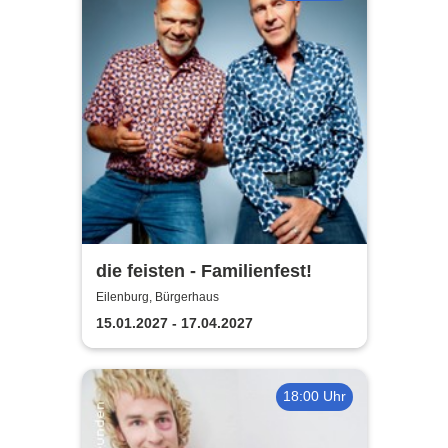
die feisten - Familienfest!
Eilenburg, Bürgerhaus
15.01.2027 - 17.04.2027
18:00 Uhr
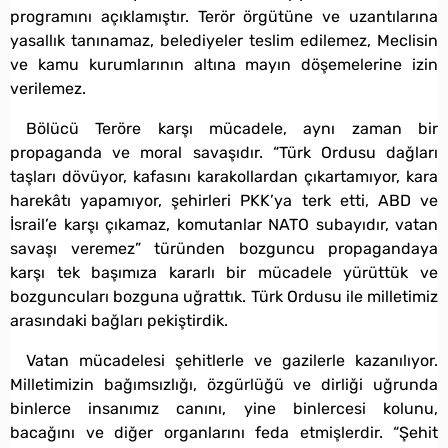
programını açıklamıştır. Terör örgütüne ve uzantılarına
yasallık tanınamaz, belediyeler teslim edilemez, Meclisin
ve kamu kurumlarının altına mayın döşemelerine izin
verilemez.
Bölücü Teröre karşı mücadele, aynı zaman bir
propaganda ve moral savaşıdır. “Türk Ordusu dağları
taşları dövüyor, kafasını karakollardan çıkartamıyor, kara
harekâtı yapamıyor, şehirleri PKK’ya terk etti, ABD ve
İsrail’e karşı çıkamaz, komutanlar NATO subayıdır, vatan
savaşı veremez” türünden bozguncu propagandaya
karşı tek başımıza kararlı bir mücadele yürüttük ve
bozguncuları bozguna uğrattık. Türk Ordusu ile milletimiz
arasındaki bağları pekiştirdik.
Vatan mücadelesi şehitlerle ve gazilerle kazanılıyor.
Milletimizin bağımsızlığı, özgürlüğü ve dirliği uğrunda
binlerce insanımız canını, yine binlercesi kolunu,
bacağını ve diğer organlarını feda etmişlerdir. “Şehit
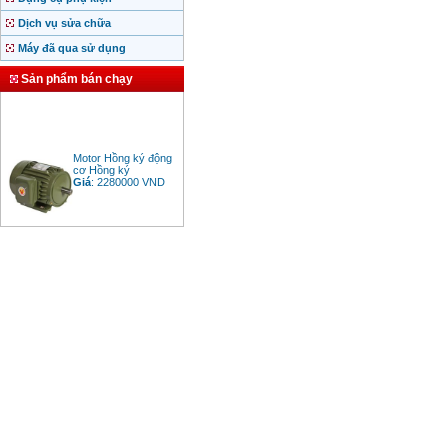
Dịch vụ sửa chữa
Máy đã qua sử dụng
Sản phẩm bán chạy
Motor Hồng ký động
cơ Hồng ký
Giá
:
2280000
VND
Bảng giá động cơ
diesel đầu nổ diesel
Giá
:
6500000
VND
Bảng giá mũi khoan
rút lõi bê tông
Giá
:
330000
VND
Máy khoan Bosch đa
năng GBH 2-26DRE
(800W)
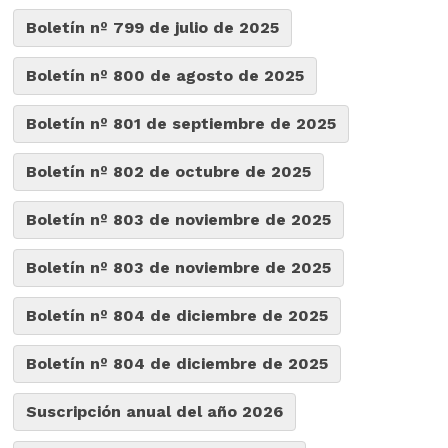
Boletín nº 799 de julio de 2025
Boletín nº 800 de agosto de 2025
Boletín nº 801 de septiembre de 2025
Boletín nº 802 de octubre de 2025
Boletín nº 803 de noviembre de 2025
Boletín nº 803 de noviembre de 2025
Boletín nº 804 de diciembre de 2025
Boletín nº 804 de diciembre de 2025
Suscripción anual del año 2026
####################
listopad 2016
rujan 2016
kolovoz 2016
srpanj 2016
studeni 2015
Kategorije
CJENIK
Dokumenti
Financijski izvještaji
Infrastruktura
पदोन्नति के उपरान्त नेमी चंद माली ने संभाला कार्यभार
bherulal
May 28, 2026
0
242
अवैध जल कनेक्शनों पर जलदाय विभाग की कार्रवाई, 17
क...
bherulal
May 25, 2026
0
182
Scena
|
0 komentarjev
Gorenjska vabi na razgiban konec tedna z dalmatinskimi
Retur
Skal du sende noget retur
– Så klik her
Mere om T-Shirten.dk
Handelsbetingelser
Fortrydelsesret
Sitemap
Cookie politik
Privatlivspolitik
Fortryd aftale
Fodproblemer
####################
[WHAT THE TASK ASKS] Print every line above, from the line containing "programını açıklamıştır. Terör" down to the line containing "taşları dövüyor, kafasını", both included, reproducing each one verbatim.

[EXERCISE ANSWER]
programını açıklamıştır. Terör örgütüne ve uzantılarına
yasallık tanınamaz, belediyeler teslim edilemez, Meclisin
ve kamu kurumlarının altına mayın döşemelerine izin
verilemez.
Bölücü Teröre karşı mücadele, aynı zaman bir
propaganda ve moral savaşıdır. “Türk Ordusu dağları
taşları dövüyor, kafasını karakollardan çıkartamıyor, kara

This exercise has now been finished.